5 Reasons Why DIA Can Elevate Your Proteomics Research

One of the key advantages of DIA is its ability to capture virtually all peptides present in a sample, providing a comprehensive view of the proteome. Unlike DDA, where specific ions are selected for fragmentation based on their intensity or abundance, DIA acquires all fragment ions within a predefined mass-to-charge (m/z) range systematically and impartially, minimizing missing values in the data.

Another advantage of DIA data is that it can be re-interrogated, without the need to repeat sample analysis. With DDA, any of the ions that weren’t selected for fragmentation are not stored, meaning re-interrogation is impossible. Re-interrogation of DIA data means interferences can be removed, and additional quantitative information can be obtained on proteins that were missed the first time round, ultimately improving the accuracy of the data.

DIA lacks selection bias and offers higher sensitivity, meaning even low-abundance peptides, which are often overlooked by DDA, can be detected. This is important as most biologically and disease-relevant proteins are found in the pg/ml range. While DDA’s coverage can be improved with deep fractionation, this introduces large overheads and experimental variability into the data.

Because DIA analyzes all fragment ions across a predefined mass-to-charge (m/z) range every run, there are minimal data gaps and missing values.
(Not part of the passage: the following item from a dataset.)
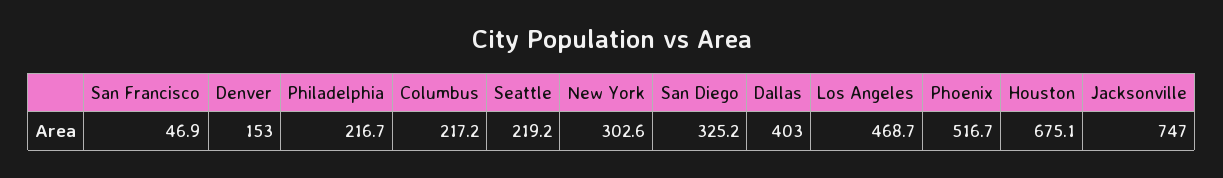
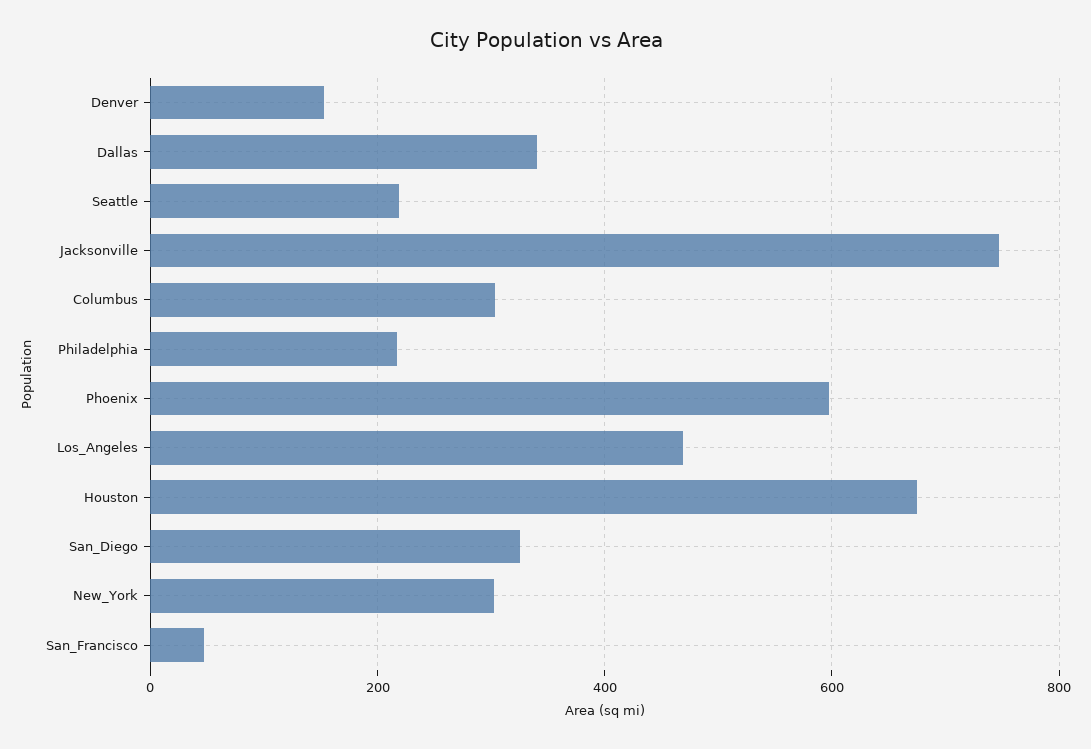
Columbus: 217.2 -> 300
Dallas: 403 -> 340
Phoenix: 516.7 -> 600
Studies show DIA exhibits remarkable data completeness, reducing missing values to as low as 1.6%, compared to around 50% for DDA.

This high-quality, robust data means DIA is highly reproducible – by 2015, DIA was already outperforming DDA in terms of depth and quantification accuracy, boasting a reproducibility rate above 98%. This high reproducibility across multiple conditions, samples, and time points, makes DIA an excellent choice for large-scale proteomics studies.

Unlike other approaches, such as affinity-based assays, DIA-MS collects data in a completely unbiased way as all peptides are acquired independent of physiological characteristics, such as patient or disease status. In addition, DIA is very versatile and can even provide accurate identification and quantification of different isoforms, post-translational modifications, and cleavage products. This allows for hypothesis-free discovery and does not require prior knowledge of the protein composition of a sample, allowing researchers to explore uncharted territory with reproducible results.

As DIA offers unbiased and comprehensive coverage, it is the perfect choice for discovery proteomics. But DIA is not limited to just protein identification; it also enables absolute protein quantification, making it useful for targeted proteomics approaches.

Unlike PRM (parallel reaction monitoring) which targets specific peptides, DIA collects data from wide, evenly-spaced precursor isolation windows. SWATH (sequential window acquisition of all theoretical fragment ion spectra), a DIA method invented and developed by Sciex, ETH Zurich, and Biognosys in collaboration with proteomics pioneer Ruedi Aebersold, allows the identification of peptides from complete fragment ion maps acquired from a given sample. The data from these maps can then be mined in a targeted manner using spectral libraries, making DIA-MS the perfect choice for large-scale, label-free quantitative studies. Using stable isotope-labeled peptide internal standards (SIS) in DIA mode allows for absolute quantification by comparing the intensity of the SIS peptide peak with the peptide of interest’s peak. DIA makes this comparison reliable and accurate, enhancing reproducibility.